The Specials

Review Date:
Director: Craig Mazin
Writer: James Gunn
Producers: David Altman, Dan Bates
Actors:
Thomas Haden Church as The Strobe
Rob Lowe as The Weevil
Jamie Kennedy as Amok
Plot:
Similar in plot to the MYSTERY MEN (7/10), this film focuses on the fictitious lives of several low-rent super heroes. The team is obviously not the best in town, but they have just recently been approached by a toy company wanting to feature them as action figures. Their daily trials and tribulations fill our time together.
Critique:
A funny movie featuring several cool blue-collar super heroes, many humorous lines, profanity and sexual innuendo by the bucket and enough interest in the story to forgive the film’s second half slowdown. Credit Thomas Hayden Church as the politically correct leader with a standout job and Jamie Kennedy for easily stealing every scene that he is in as the very slick-looking blue dude with a foul mouth and villainous attitude (he used to be a villain, doncha know). More kudos go out to the entire production team behind this film for being able to pull off a “comic book hero” movie with very few special effects (but keep your eyes peeled during the film’s last two minutes) and no action sequences, while still managing to amuse and delight! I especially liked the super heroes talking directly into the camera bit between scenes, which allowed us a greater insight into the loopy minds of many of the so-called heroes. I also liked the fact that the story is basically just about a group of regular people who work together, have their respective everyday problems, but who just happen to be…super heroes! Somehow, everyone can relate.

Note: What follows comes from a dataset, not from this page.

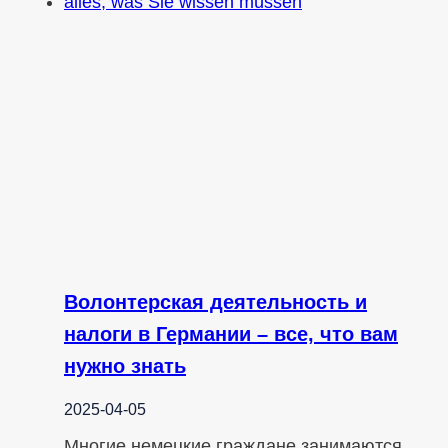
Волонтерская деятельность и
налоги в Германии – все, что вам
нужно знать
2025-04-05
Многие немецкие граждане занимаются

Unfortunately, after a much stronger focus on their status as crime fighters early on in the film, the movie slows during its second half with an increasing number of sequences featuring the characters consoling one another from one scene to the next. The film is definitely not for everyone. It’s unique, it’s short (80 minutes, I think), it’s low-budget, it’s cultish…I would say. Overall, it is a different kind of comic book hero movie, one that features real people with real problems who just happen to be super heroes. It certainly isn’t a classic but it is definitely funnier and more interesting than MYSTERY MEN (although I did like the effects and look of the latter film more). Once again, major kudos going out to everyone in the production for showing Hollywood that you needn’t spend $100 million in order to make a successful movie about super heroes. Go grunts, go!